Whereas it has pleased Almighty God to call to His Mercy our late Sovereign Lady Queen Elizabeth the Second of Blessed and Glorious memory, by whose Decease the Crown of the United Kingdom of Great Britain and Northern Ireland is solely and rightfully come to The Prince Charles Philip Arthur George:

We, therefore, the Lords Spiritual and Temporal of this Realm and Members of the House of Commons, together with other members of Her late Majesty's Privy Council and representatives of the Realms and Territories, Aldermen, and Citizens of London, and others, do now hereby with one voice and Consent of Tongue and Heart publish and proclaim that The Prince Charles Philip Arthur George is now, by the Death of our late Sovereign of Happy Memory, become our only lawful and rightful Liege Lord Charles the Third, by the Grace of God of the United Kingdom of Great Britain and Northern Ireland and of his other Realms and Territories, King, Head of the Commonwealth, Defender of the Faith, to whom we do acknowledge all Faith and Obedience with humble Affection; beseeching God by whom Kings and Queens do reign to bless His Majesty with long and happy Years to reign over us.
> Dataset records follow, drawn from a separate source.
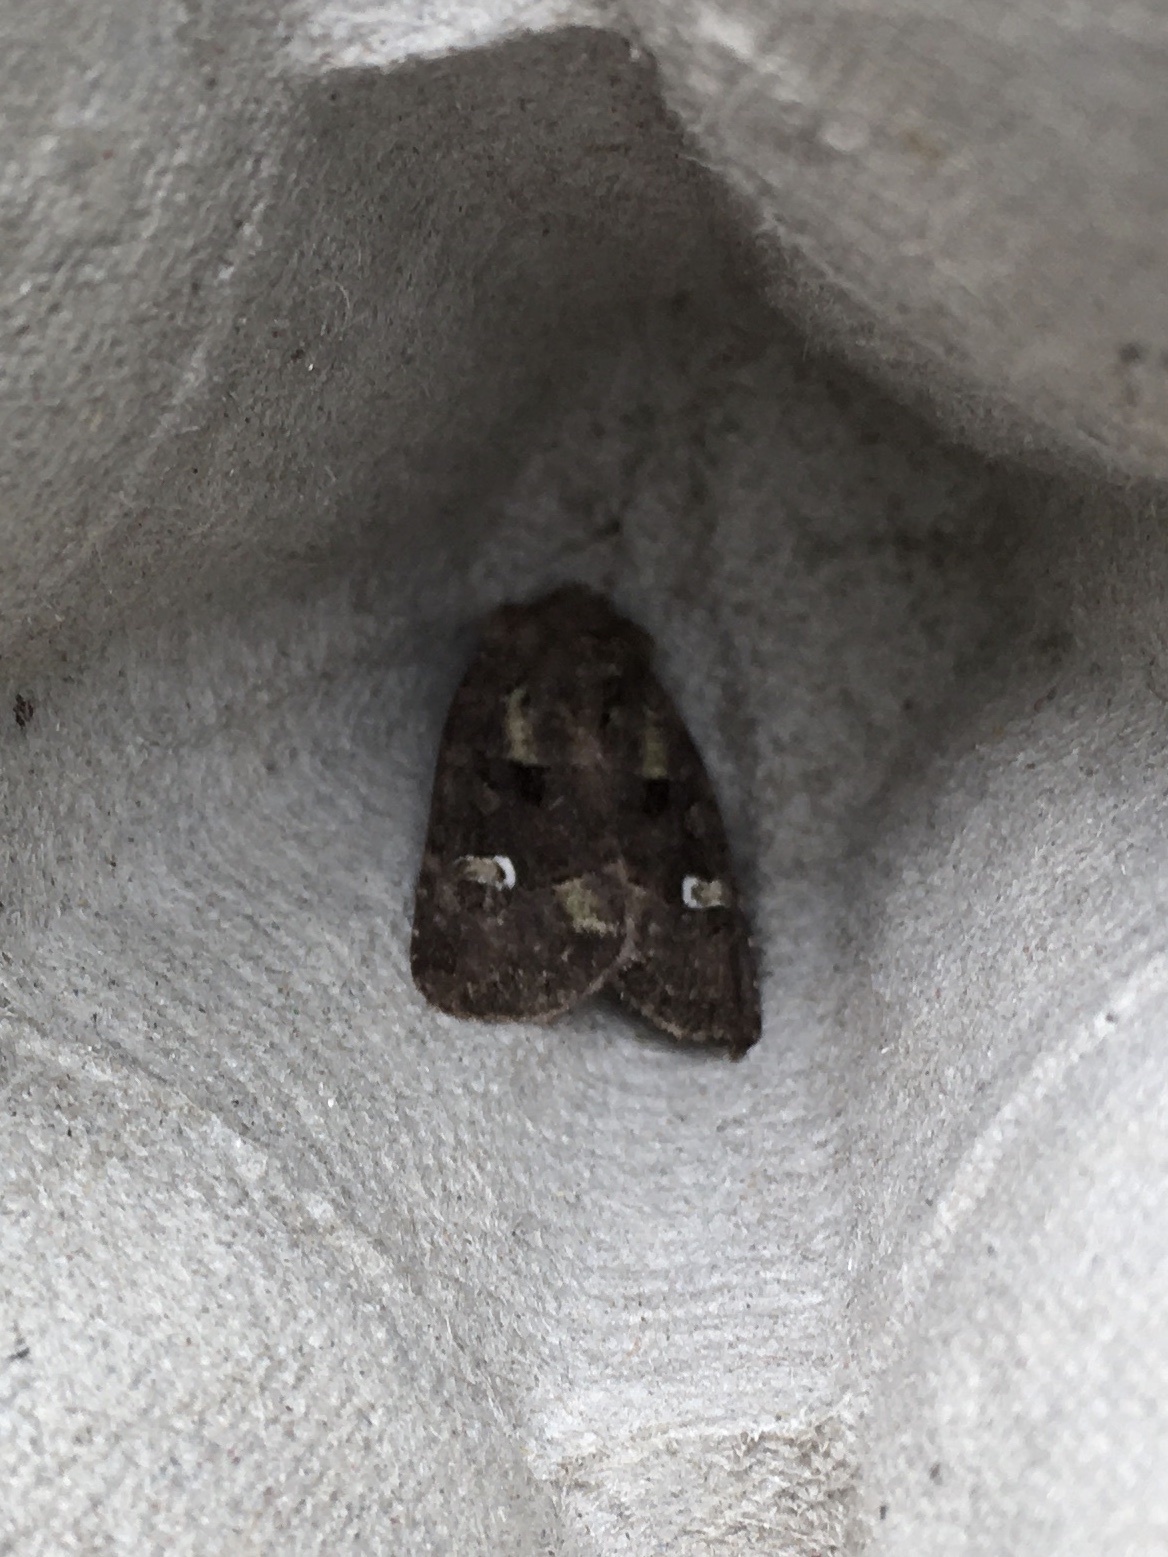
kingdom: Animalia
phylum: Arthropoda
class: Insecta
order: Lepidoptera
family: Noctuidae
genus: Lacinipolia
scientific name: Lacinipolia renigera
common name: Kidney-spotted minor
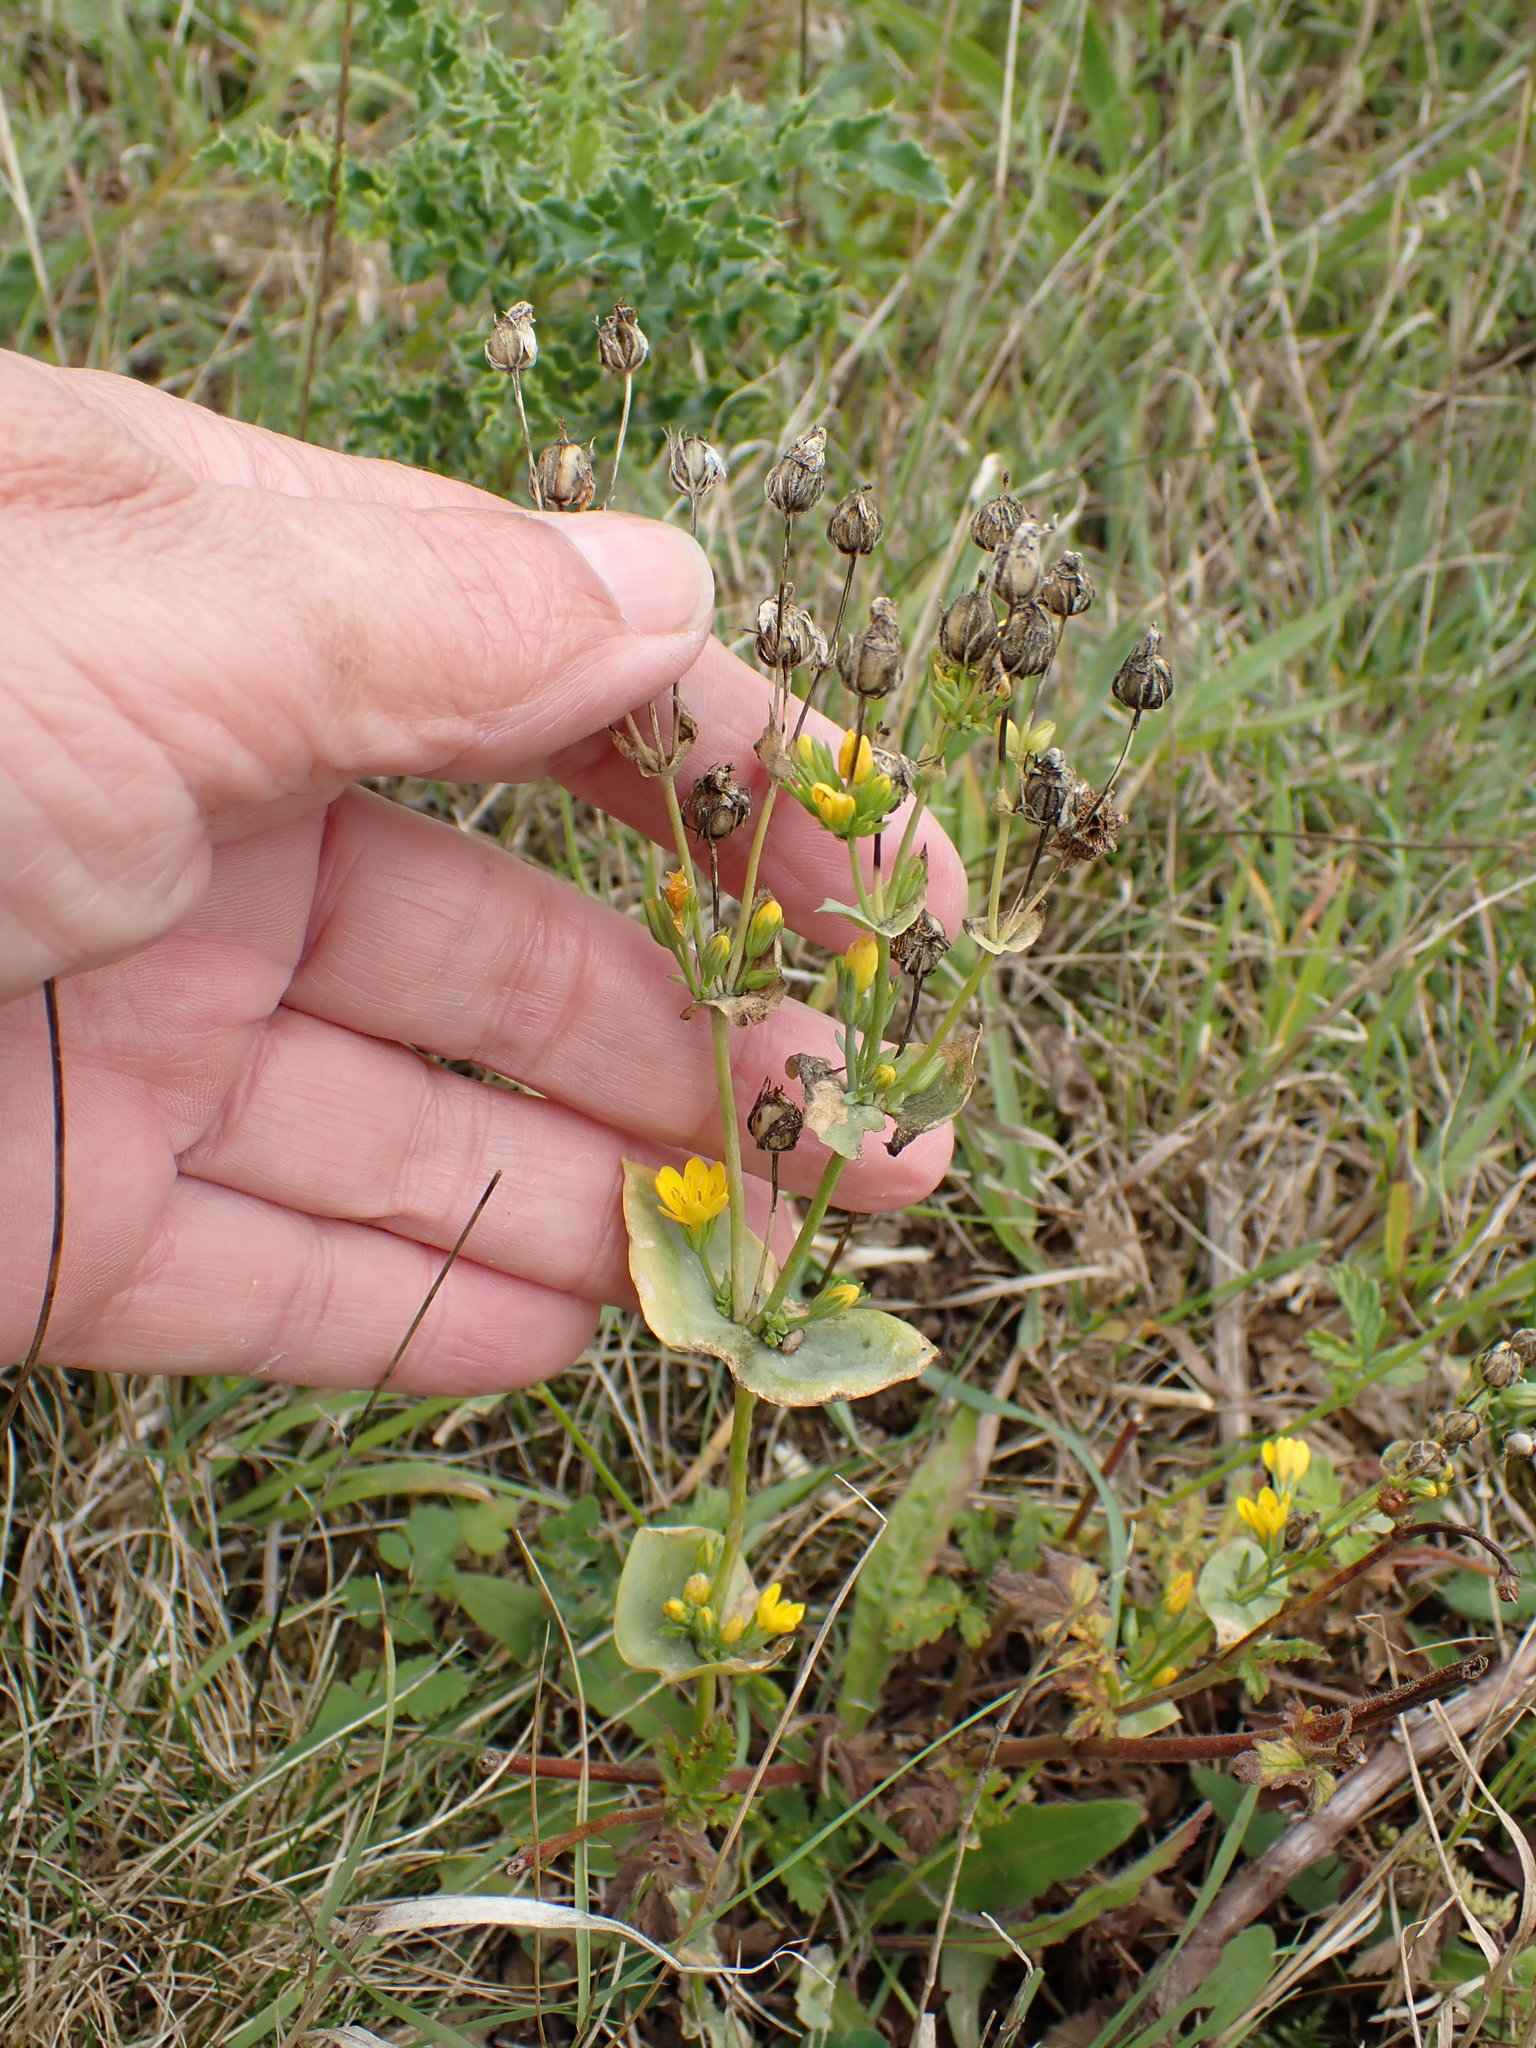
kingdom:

Given at St James's Palace this tenth day of September in the year of Our Lord two thousand and twenty-two.

GOD SAVE THE KING

==Personal life==
Tilbrook is a communicant Anglican, worshipping at St Andrew's Church, Naunton, in the Diocese of Gloucester.

Tilbrook was made a Commander of the Royal Victorian Order in the 2022 New Year Honours.

Tilbrook's school, the Royal Grammar School, Guildford, awarded him their King’s Tie "for his outstanding public service and support for the RGS".